# Brano proposto
Quando nel marzo del '93 esordisce in prima squadra a sedici anni, a Brescia, sta firmando un patto d'onore con se stesso prima che con la Roma Calcio. Arriveranno, arriveranno sì le sirene incantatrici: Juventus, Milan, Real Madrid, club inglesi, team tedeschi, Cina, Stati Uniti arriveranno la fama, la gloria, le belle donne, una splendida starlette che prenderà in sposa, arriveranno le pubblicità dove pur non trovandosi a suo agio sfodererà quel senso dell'ironia che lo rende uno di noi, arriveranno scudetto, coppe, campionato del mondo, eppure

Eppure quando vediamo Totti relegato in panchina che burla i compagni sedutigli stancamente accanto ci viene da pensare a una magia. Quest'uomo ce l'ha fatta, è riuscito a discendere il fiume insidioso del successo senza tradire se stesso. Ha accettato di scendere in campo, ma non secondo le regole mortifere del carrozzone dello show business. Se ne è create delle proprie e ha navigato a vista forte del talento a cui dovrà rendere grazie per il resto dei suoi giorni. Questa non è solo l'umiltà dei grandi, questa è consapevolezza. Però consapevolezza e professionalità non hanno mai offuscato il piacere di Totti nel giocare a calcio. Quando lo vedi in campo capisci che quell'uomo si diverte. E la sua capacità di riportare questo mondo che si prende troppo sul serio nella dimensione del divertimento la si può misurare prendendo come esemplificazione la vicenda dello scavetto realizzato ai danni di Van Der Sar nella semifinale europea tra l'Italia di Dino Zoff e l'Olanda di Frank Rijkaard.

Vedere i volti di Paolo Maldini e di Gigi Di Biagio contorti in una smorfia di sconcerto mentre il ragazzo di Porta Metronia va a calciare il rigore come farebbe un discolo di Testaccio, dopo avergli confidato quello che intende fare, è la riconciliazione tra lo sport più bello del mondo e un ambiente che non sa più ridere di se stesso. Buon compleanno, Francesco!

# Consegne
**1)** Rispondi alle seguenti domande sul brano dedicato a Totti:
(a) A quale età e in quale città esordisce in prima squadra?
(b) Ai danni di quale portiere viene realizzato lo scavetto?
(c) Di quali giocatori si vedono i volti contorti in una smorfia di sconcerto?
**2)** Riassumi in due frasi il brano dedicato a Totti.
**3)** Aggiorna il brano dedicato a Totti riscrivendo il passo da "Vedere i volti" fino a "Buon compleanno, Francesco!" compreso e sostituendo "rigore" con "penalty".

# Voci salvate
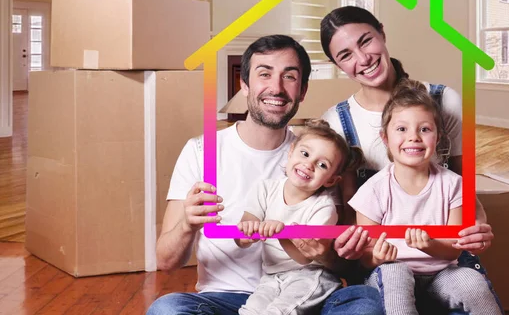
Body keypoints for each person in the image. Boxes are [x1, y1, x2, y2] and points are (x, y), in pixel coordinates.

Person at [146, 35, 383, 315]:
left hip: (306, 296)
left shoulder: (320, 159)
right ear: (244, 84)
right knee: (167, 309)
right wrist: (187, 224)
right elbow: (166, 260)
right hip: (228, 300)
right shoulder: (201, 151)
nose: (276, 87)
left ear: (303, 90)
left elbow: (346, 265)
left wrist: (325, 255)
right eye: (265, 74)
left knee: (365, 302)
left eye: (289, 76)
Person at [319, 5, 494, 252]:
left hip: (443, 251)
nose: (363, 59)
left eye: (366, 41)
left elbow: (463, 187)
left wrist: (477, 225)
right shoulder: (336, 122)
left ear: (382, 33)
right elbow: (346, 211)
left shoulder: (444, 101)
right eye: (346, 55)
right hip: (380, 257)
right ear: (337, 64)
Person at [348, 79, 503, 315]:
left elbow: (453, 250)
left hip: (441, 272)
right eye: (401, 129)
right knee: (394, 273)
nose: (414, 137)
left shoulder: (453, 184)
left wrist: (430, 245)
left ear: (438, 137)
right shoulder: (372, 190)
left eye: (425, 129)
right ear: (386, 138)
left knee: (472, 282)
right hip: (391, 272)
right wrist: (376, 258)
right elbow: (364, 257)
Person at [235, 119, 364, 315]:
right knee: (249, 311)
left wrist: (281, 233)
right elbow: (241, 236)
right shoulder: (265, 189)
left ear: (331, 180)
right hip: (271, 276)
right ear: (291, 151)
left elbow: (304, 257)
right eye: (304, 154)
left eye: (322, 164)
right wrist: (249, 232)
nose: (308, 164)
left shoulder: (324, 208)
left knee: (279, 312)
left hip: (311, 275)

# Risposte
**1)**
(a) A sedici anni, a Brescia.
(b) Van Der Sar.
(c) Paolo Maldini e Gigi Di Biagio.

**2)** Totti esordisce in prima squadra a sedici anni e, pur raggiungendo fama, gloria e successi come lo scudetto e il campionato del mondo, riesce a discendere il fiume insidioso del successo senza tradire se stesso. Il suo piacere nel giocare a calcio si misura nello scavetto realizzato ai danni di Van Der Sar nella semifinale europea tra Italia e Olanda, una riconciliazione tra lo sport più bello del mondo e un ambiente che non sa più ridere di se stesso.

**3)**
Vedere i volti di Paolo Maldini e di Gigi Di Biagio contorti in una smorfia di sconcerto mentre il ragazzo di Porta Metronia va a calciare il penalty come farebbe un discolo di Testaccio, dopo avergli confidato quello che intende fare, è la riconciliazione tra lo sport più bello del mondo e un ambiente che non sa più ridere di se stesso. Buon compleanno, Francesco!